Não sabia era que o aluno em questão pertencia à elite da ginástica, um Top Gun dos “Gafanhotos” e por isso agarrou-se à borda do parapeito após sobrevoar a vidraça, tendo provocado o maior cagaço ao docente que, por momentos, endireitou a marreca, que iria ser agredida pelo dicionário do Cão, arremessado pelo 136, o seu melhor amigo, para ver o que acontecera à gazela. As noites do Colégio Militar eram uma espécie de Ibiza da Luz, porque os meninos tinham uma visão abrangente da vida, aplicavam as novas tendências e ideias, descentralizando-se. A importância desta educação selvagem foi um dos pilares em que assentou a intervenção pedagógica dos jovens dos anos 70, com grandes pedagogos dos 10 aos 60 anos. Num dos fins de semana de castigo alguns alunos resolveram ir brincar para o ginásio e montaram uma aldeia dos macacos. Quando estavam em plenos tarzans, com voos em direção aos colchões, eis que entrou o Dario e lhes fez uma proposta:

- Querem resolver o incidente oficialmente ou oficiosamente?

Acordaram receber uma aula extra, tendo o docente aproveitando o circuito já montado, que só terminou quando os meninos já pediam perdão, deixando-os de rastos para o dia seguinte.

E os efeitos da ginástica do Dario perduravam no tempo, que o diga o Girafa que um dia entrou, já homem feito, durante uma visita de ex-alunos, às cambalhotas no Salão Nobre, após abrir as portas de rompante, na altura em que o director dava a seca do costume elogiando as virtudes daquele invulgar espaço educativo.

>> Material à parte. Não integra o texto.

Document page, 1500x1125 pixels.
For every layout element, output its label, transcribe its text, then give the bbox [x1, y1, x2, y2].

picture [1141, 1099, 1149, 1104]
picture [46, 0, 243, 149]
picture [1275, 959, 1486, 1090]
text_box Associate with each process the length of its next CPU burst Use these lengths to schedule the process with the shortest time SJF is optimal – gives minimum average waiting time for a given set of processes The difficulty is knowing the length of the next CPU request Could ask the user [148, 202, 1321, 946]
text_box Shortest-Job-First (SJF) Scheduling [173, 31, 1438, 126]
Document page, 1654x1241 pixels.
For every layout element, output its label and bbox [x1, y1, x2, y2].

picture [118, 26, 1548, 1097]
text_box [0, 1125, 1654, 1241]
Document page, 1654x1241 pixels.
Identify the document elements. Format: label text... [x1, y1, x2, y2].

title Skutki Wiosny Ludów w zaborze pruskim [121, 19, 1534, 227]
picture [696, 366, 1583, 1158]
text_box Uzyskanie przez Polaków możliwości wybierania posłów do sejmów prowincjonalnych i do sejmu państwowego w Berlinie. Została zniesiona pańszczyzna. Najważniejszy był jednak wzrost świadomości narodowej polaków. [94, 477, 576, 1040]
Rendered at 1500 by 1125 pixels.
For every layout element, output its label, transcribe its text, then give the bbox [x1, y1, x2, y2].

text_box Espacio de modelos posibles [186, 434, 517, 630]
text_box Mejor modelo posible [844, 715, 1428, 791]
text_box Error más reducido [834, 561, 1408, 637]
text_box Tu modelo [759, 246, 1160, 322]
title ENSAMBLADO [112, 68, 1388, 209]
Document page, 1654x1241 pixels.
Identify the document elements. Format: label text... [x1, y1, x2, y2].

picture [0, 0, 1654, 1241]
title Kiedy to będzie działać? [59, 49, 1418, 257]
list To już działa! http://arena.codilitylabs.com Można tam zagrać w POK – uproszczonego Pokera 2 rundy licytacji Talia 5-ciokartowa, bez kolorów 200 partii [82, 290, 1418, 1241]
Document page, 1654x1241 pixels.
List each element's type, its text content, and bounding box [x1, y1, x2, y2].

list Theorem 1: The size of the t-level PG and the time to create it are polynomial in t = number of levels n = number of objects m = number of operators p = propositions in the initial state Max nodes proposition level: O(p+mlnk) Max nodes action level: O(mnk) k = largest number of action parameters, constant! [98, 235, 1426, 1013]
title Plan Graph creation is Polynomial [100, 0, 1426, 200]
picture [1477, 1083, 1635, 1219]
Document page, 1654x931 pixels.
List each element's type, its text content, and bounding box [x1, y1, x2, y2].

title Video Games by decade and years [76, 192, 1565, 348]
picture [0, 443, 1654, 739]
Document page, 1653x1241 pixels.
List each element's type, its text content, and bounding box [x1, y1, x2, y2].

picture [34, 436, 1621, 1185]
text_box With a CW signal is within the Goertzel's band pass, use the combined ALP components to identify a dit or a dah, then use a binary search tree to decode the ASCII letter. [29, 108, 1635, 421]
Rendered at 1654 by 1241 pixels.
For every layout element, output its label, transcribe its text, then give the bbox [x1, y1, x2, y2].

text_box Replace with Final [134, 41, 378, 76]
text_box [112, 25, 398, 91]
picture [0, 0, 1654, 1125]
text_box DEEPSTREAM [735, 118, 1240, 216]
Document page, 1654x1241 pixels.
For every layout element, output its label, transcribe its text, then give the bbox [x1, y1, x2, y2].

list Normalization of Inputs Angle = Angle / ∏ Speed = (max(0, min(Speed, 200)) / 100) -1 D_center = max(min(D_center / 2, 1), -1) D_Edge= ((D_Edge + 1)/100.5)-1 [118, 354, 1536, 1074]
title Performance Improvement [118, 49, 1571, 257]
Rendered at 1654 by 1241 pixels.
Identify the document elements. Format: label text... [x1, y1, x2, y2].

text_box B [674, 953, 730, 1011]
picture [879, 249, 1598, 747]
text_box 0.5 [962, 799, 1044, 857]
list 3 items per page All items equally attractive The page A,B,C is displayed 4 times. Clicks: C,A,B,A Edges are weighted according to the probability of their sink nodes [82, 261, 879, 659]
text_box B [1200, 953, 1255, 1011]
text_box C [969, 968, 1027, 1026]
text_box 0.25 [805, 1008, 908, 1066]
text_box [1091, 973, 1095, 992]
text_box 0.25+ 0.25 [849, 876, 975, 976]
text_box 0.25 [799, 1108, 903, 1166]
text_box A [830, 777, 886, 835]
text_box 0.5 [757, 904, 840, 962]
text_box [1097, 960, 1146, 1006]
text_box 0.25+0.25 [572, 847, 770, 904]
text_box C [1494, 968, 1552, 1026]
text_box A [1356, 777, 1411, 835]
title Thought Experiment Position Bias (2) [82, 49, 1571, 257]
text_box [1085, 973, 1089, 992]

Foi numa atividade do Dario que o 63 dos anos setenta deu início a um processo traumático que o afastou para sempre dos bocks, mini-trampolins, mesas alemãs e outros instrumentos que tornaram famosos os Gafanhotos, a classe especial do Colégio militar que encantava as Meninas de Odivelas e o resto do país, e ainda hoje lhe causa suores frios de cada vez que tenta dar uma cambalhota, coisa já rara na sua idade. O circuito estava montado, mini-trampolim, bock, cama-elástica, mesa alemã e colchão. O 8 iniciou o esquema, fez tudo em estilo gazela, sendo seguido pelo 63, que saiu com uma trajetória errada, e fez uma aterrizagem forçada na alcatifa, que lhe colocou um braço voltado para trás, impossibilitando-o de tirar ranho à cobra. O Lâmpada Fundida aproximou-se de imediato do ferido e colocou-lhe o membro no lugar.

- Vai à Enfermaria!

Cruzou-se com o Tadeu que reforçou a esperança:

- Esfrega com água fria que isso passa.

O Valentim aplicou-lhe a fórmula do costume, um copo de água com sais de fruto.

- Deixa fazer efeito e depois podes ir à tua vida.

Mas as dores aumentaram e a solução foi levá-lo ao Hospital Militar, onde acabou por ser sujeito a uma cirurgia para colocação da lasca do osso no lugar. O 63 teve de esperar dois meses até poder esgalhar de novo o frango, que entortara devido à inabilidade do uso do braço são!